Ford uses the term “post-New War world” frequently while discussing the expansion, and while she’s cryptic about what this means specifically, it’s clear the events in the new cinematic quest are going to be pivotal. “We get to continue our game as a service quite deliberately based on what the New War did to you as a player,” she says.
That parallels roughly with how Digital Extremes has had to approach making the New War while working from home during the COVID-19 pandemic. The inability to work together in the London, Ontario studio has pushed the release of the New War back by a year, and Ford says she and the other developers have had to adjust to a lonelier way of life during that time.
“You have no one to look over at and make eye contact with, and just be like, yeah, this is cool – that’s not there, right? And those little human moments are kind of what I think keeps creative people safe from impostor syndrome, and any number of self-doubts. And they’re gone. You have to type out your self-doubt, which makes it even more real – because it’s like you took your self-doubt and turned it into a Slack message – you gave it life.”
Ford is keenly aware of how the pandemic has impacted the Warframe community, too, and she says the increased reliance on videogames in an uncertain world has given the team a troubling sense of responsibility.
“I think the reality of games as a coping platform, as well as an entertainment platform, hit a peak with the pandemic,” Ford says. “What do people do? Occupy their time with videogames. Knowing people are using something I work on to cope is a blessing and a bit of a burden – because it makes the stakes so much higher if we eff up.
“I don’t think I’ve made my peace with that yet. And if I have made my peace with it, then it hasn’t been in a particularly healthy way, because I really struggle with the pandemic myself.”

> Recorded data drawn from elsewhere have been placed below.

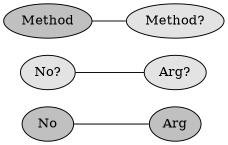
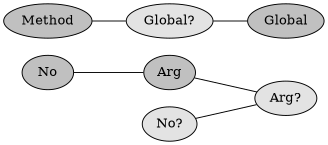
  graph {
    rankdir=LR
    node [fillcolor=gray style=filled]
    n1 [label=No]
    n2 [label=Arg]
    n3 [fillcolor=gray89 label="No?"]
    n4 [fillcolor=gray89 label="Arg?"]
    n5 [label=Method]
-   n6 [fillcolor=gray89 label="Method?"]
+   n6 [fillcolor=gray89 label="Global?"]
+   n7 [label=Global]
    n1 -- n2
+   n2 -- n4
    n3 -- n4
    n5 -- n6
+   n6 -- n7
  }
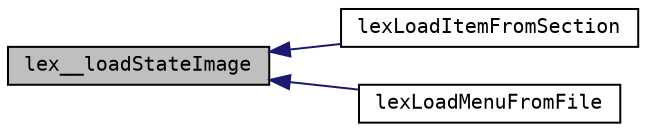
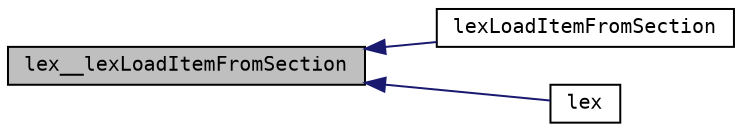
  digraph {
    fontname="DejaVu Sans Mono"
    rankdir=LR
    node [color=black fillcolor=white fontname="DejaVu Sans Mono" fontsize=10 shape=record style=filled]
    edge [color=midnightblue dir=back fontname="DejaVu Sans Mono" fontsize=10 labelfontname=Helvetica labelfontsize=10 style=solid]
-   n1 [fillcolor=grey75 fontcolor=black height=0.2 label=lex__loadStateImage width=0.4]
+   n1 [fillcolor=grey75 fontcolor=black height=0.2 label=lex__lexLoadItemFromSection width=0.4]
    n2 [height=0.2 label=lexLoadItemFromSection width=0.4]
-   n3 [height=0.2 label=lexLoadMenuFromFile width=0.4]
+   n3 [height=0.2 label=lex width=0.4]
    n1 -> n2
    n1 -> n3
  }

The additional time spent on the New War has also allowed Digital Extremes the chance to correct some of those past mistakes, Ford says, including the “unfortunate experience” of 2019’s Railjack launch.
“We kind of lost that understanding,” Ford says. “People didn’t understand how we could have released something like that at the time. Where was what we promised? We spent the better part of this year redoing Railjack from the ground up. It is an entirely new system.”
Some of those fits and starts have been borne out of the fact that there’s nothing else quite like Warframe out there. “I think we’re lucky to have the freedom to be able to course-correct some items that we’ve released,” Ford says. “Now that those things have happened, like that huge Railjack QoL pass, it makes me a lot more confident and optimistic for sure.”
“Creatively, you can never know how people are going to react to your work, but at the very least I know that this is an authentic experience, one that means so much to people,” Ford says. She pauses for a moment to search for the right words. “We’re not following a template. We’re doing our own thing because this is how we want to tell the story. No version of this is derived from some formula: it is the New War.”
The New War expansion for Warframe arrives on December 15.